Try it:
Retype the rows from the line containing "Wissenswertes zu" through the line containing "Elektromechanische Relais vs.", including both of those lines.
╔══
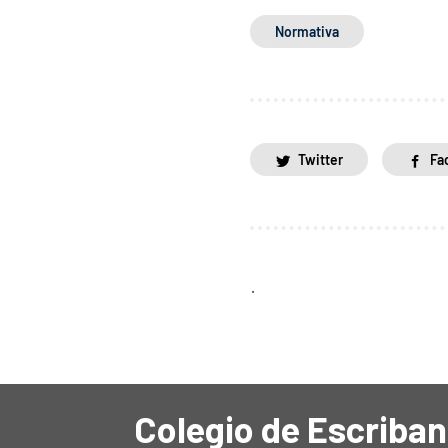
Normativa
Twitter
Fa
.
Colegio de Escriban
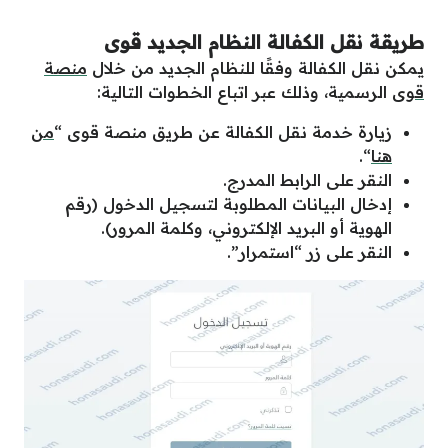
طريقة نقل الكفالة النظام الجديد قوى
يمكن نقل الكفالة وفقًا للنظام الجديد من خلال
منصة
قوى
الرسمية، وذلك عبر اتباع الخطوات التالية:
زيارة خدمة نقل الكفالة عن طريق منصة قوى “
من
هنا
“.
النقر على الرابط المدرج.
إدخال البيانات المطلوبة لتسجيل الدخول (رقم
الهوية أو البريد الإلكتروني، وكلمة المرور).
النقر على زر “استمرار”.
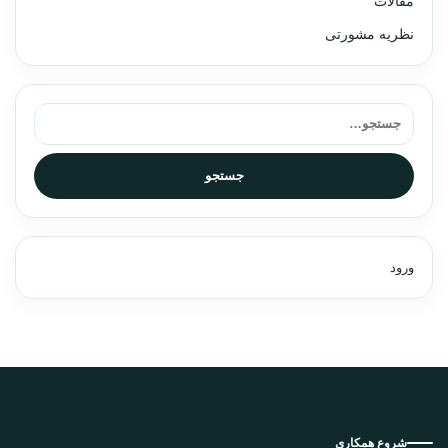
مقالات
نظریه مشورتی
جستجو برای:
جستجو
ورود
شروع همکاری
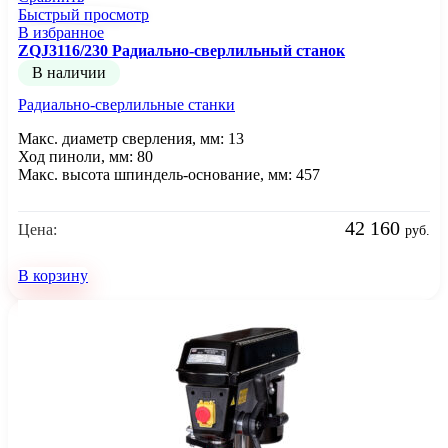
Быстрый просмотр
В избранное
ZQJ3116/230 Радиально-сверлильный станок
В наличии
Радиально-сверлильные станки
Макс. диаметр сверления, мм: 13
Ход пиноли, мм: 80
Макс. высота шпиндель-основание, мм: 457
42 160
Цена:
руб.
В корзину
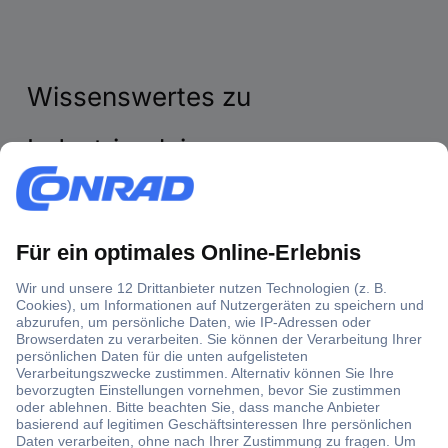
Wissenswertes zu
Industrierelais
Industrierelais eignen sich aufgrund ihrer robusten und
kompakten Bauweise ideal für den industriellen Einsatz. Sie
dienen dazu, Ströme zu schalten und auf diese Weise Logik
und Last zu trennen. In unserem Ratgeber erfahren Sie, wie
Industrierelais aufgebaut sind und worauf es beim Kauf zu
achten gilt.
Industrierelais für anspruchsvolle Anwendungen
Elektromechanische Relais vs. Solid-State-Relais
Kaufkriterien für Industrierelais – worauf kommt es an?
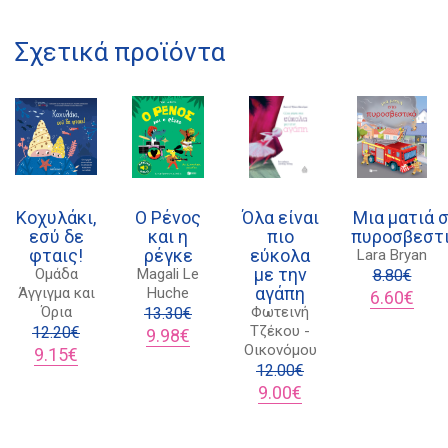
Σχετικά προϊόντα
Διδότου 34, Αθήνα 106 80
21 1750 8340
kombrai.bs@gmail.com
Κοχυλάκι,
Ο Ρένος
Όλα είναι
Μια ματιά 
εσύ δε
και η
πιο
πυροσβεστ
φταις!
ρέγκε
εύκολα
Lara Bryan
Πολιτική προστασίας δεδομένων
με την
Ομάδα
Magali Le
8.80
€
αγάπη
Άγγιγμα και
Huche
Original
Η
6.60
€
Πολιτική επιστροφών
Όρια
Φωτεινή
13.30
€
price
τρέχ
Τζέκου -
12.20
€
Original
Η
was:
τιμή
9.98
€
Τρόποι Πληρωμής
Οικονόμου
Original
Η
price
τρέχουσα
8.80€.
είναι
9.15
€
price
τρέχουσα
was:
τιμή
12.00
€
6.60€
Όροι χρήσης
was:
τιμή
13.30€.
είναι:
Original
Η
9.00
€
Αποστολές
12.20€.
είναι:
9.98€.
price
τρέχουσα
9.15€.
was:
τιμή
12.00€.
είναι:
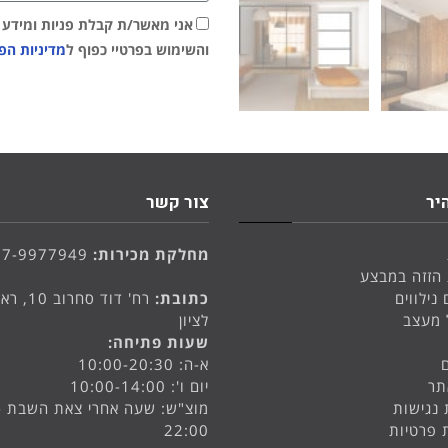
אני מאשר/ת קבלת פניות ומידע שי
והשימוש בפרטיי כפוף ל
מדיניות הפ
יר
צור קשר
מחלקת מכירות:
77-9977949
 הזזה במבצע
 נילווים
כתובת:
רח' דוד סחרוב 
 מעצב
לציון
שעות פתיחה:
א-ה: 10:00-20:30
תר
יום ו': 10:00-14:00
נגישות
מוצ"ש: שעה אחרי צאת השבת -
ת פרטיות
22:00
╚══
╔══
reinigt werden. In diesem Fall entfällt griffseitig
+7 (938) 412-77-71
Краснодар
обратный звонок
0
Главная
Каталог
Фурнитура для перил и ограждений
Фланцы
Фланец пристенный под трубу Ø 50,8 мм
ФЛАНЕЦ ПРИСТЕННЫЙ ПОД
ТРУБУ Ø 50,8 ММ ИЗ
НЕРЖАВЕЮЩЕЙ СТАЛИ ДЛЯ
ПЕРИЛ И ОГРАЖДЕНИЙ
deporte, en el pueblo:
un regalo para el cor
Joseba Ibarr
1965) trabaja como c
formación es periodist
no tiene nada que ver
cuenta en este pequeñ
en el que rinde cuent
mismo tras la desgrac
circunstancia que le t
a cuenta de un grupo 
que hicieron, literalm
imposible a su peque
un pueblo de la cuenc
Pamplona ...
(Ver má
╚══
Result of the exercise:
Wissenswertes zu
Industrierelais
Industrierelais eignen sich aufgrund ihrer robusten und
kompakten Bauweise ideal für den industriellen Einsatz. Sie
dienen dazu, Ströme zu schalten und auf diese Weise Logik
und Last zu trennen. In unserem Ratgeber erfahren Sie, wie
Industrierelais aufgebaut sind und worauf es beim Kauf zu
achten gilt.
Industrierelais für anspruchsvolle Anwendungen
Elektromechanische Relais vs. Solid-State-Relais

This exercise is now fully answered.